Exercise brief: Going down the data below, set down exactly the line with "wine bottle [102,424,132,517]" and each line after it through the line with "framed print [282,257,350,377]"; no other lines.

Exercise data:
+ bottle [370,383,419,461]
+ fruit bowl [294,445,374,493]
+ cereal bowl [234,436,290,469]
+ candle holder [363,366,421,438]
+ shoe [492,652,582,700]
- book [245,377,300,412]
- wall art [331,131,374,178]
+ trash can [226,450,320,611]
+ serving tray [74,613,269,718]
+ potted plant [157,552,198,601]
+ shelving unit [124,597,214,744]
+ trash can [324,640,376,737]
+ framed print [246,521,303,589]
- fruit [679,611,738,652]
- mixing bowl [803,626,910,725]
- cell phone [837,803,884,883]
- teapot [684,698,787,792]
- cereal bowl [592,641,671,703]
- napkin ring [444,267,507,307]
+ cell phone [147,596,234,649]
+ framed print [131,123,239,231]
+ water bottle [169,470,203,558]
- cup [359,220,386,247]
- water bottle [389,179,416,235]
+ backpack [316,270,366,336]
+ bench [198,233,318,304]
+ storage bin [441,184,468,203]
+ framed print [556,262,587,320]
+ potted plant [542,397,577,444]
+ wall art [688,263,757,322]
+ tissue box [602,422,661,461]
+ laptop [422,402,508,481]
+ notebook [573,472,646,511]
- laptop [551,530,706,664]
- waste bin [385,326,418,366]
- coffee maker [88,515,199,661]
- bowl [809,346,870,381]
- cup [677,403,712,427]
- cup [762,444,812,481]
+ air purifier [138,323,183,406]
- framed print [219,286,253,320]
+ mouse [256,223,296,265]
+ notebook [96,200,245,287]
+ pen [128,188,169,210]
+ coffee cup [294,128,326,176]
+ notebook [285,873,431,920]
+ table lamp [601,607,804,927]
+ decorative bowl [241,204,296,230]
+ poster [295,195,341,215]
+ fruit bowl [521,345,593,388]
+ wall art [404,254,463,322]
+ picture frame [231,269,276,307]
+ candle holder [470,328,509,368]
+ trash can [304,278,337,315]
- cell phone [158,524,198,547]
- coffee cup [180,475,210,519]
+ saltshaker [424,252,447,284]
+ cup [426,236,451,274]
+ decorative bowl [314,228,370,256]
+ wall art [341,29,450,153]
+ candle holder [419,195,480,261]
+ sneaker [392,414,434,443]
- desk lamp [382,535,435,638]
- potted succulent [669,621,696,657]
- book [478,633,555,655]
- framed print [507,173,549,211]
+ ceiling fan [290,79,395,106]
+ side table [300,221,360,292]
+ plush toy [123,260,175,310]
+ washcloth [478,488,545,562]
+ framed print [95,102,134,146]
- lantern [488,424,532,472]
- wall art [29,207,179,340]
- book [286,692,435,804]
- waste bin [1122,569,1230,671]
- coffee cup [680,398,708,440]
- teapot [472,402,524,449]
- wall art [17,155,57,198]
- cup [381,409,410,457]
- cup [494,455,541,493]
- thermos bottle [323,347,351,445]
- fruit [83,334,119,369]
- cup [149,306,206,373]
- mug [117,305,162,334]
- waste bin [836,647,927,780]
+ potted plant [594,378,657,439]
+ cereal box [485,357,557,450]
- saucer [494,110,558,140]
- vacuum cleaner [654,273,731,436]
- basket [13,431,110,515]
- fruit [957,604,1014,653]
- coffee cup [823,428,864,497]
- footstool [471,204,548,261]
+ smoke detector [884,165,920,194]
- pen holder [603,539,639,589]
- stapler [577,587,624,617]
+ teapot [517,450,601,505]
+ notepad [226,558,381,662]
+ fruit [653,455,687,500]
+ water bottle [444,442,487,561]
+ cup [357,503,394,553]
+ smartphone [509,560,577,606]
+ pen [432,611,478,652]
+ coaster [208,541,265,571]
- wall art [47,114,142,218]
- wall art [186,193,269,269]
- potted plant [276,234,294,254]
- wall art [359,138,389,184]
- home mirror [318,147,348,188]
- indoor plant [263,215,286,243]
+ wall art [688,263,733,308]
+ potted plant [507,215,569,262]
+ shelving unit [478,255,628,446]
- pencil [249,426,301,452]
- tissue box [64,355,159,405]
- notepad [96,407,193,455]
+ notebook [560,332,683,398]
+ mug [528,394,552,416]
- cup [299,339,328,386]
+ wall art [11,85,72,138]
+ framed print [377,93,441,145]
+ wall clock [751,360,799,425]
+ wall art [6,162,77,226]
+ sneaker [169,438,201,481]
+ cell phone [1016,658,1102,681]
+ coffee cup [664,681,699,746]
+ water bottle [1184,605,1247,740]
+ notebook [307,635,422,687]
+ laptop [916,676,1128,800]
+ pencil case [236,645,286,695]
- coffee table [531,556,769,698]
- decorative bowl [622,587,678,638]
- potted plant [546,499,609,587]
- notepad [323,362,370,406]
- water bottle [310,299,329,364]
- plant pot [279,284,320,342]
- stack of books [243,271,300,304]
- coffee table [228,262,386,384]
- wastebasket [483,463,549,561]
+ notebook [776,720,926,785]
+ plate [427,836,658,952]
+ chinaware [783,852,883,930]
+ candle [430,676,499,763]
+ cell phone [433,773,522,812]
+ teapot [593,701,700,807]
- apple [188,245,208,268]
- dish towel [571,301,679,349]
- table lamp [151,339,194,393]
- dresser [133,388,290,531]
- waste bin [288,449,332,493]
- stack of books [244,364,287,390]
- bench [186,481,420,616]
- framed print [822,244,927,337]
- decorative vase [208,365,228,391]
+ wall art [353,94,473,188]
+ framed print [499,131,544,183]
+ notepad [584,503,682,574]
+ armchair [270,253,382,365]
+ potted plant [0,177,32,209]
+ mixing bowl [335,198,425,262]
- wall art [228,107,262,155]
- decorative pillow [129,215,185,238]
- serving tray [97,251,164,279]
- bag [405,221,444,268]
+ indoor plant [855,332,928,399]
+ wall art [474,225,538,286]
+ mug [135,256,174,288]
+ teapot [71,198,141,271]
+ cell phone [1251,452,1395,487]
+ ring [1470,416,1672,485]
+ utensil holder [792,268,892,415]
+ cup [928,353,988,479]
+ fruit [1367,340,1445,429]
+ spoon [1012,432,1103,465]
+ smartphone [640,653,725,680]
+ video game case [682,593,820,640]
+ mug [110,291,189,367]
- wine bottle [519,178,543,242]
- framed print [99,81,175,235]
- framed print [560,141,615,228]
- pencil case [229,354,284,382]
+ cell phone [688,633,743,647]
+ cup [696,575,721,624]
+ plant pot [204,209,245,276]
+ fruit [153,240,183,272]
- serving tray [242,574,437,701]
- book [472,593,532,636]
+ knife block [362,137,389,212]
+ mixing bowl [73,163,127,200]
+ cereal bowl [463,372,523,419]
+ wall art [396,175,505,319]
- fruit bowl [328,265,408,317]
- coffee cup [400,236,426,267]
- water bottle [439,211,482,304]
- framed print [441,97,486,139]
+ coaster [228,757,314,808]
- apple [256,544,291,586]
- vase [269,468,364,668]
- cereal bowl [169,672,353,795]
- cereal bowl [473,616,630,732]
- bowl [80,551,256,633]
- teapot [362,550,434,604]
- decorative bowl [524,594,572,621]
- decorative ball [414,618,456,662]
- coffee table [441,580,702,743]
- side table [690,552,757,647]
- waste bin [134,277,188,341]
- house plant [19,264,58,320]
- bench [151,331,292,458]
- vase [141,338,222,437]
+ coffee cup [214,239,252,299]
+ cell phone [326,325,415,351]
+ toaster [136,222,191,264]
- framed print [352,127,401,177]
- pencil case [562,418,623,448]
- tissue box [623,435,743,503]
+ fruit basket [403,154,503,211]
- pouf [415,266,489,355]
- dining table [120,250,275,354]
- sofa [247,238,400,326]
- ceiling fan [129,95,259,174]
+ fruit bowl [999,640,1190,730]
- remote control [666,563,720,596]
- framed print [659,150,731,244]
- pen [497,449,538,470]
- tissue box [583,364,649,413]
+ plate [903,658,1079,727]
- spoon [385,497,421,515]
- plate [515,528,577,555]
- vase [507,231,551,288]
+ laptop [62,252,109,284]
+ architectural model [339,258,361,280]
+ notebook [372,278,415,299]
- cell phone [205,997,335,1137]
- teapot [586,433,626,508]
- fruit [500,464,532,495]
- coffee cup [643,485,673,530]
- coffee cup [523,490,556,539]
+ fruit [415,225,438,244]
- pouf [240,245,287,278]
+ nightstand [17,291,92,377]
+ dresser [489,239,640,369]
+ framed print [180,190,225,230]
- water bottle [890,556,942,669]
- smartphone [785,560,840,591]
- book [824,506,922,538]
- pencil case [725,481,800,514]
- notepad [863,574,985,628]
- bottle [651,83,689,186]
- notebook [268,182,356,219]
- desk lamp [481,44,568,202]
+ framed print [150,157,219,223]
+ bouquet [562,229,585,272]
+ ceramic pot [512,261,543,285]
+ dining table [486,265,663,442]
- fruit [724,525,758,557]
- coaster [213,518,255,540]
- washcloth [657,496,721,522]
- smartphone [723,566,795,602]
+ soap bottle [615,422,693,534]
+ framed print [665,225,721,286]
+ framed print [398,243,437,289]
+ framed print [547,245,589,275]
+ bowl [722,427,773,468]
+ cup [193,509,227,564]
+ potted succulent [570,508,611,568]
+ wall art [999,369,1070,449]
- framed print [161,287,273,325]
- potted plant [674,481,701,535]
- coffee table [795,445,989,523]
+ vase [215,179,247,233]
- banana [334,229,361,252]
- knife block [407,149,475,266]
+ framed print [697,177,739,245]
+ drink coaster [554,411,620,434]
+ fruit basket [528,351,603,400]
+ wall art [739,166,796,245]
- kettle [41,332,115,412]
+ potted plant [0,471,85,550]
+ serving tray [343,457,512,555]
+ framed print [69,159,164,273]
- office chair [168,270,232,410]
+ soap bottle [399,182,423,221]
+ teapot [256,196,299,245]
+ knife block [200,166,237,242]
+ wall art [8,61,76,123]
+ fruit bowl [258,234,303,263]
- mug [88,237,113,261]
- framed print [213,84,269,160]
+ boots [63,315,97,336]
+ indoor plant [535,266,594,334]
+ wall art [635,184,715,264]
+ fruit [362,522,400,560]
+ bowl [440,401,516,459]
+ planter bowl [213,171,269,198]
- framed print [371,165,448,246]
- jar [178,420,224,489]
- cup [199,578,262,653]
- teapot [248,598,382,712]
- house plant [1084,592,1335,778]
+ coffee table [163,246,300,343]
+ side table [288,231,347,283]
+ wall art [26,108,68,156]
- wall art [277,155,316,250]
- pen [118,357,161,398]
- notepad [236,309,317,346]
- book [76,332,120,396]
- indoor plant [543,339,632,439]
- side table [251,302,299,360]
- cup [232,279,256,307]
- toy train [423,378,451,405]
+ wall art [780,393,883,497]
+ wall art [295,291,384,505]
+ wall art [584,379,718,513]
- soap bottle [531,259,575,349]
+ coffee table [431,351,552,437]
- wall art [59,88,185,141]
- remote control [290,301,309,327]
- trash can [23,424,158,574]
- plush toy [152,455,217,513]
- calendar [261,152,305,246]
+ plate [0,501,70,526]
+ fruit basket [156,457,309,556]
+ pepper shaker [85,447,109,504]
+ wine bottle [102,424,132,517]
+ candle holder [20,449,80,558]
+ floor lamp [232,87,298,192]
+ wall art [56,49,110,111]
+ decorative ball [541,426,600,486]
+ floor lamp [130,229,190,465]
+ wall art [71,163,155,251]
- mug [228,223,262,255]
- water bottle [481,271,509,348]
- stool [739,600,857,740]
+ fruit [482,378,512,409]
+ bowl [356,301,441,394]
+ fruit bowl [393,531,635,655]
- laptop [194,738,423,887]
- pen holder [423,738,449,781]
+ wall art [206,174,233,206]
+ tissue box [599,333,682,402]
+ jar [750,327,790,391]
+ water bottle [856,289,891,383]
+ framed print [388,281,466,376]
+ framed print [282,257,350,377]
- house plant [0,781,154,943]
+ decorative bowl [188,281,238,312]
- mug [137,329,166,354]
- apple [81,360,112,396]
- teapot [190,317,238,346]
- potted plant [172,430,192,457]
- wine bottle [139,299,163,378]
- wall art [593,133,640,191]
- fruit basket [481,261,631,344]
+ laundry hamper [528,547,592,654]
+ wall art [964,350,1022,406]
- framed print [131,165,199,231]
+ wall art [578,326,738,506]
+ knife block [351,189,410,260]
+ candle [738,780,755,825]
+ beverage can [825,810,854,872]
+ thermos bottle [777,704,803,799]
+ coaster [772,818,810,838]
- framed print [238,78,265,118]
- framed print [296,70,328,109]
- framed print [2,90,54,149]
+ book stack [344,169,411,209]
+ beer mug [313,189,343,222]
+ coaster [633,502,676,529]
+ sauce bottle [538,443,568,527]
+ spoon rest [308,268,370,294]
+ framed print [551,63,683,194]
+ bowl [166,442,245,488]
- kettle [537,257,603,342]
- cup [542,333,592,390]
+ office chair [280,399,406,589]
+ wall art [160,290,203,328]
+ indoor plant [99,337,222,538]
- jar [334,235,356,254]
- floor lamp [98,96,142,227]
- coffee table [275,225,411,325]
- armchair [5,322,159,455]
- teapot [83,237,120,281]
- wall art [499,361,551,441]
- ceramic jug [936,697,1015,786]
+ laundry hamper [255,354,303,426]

Your solution:
+ wine bottle [102,424,132,517]
+ candle holder [20,449,80,558]
+ floor lamp [232,87,298,192]
+ wall art [56,49,110,111]
+ decorative ball [541,426,600,486]
+ floor lamp [130,229,190,465]
+ wall art [71,163,155,251]
- mug [228,223,262,255]
- water bottle [481,271,509,348]
- stool [739,600,857,740]
+ fruit [482,378,512,409]
+ bowl [356,301,441,394]
+ fruit bowl [393,531,635,655]
- laptop [194,738,423,887]
- pen holder [423,738,449,781]
+ wall art [206,174,233,206]
+ tissue box [599,333,682,402]
+ jar [750,327,790,391]
+ water bottle [856,289,891,383]
+ framed print [388,281,466,376]
+ framed print [282,257,350,377]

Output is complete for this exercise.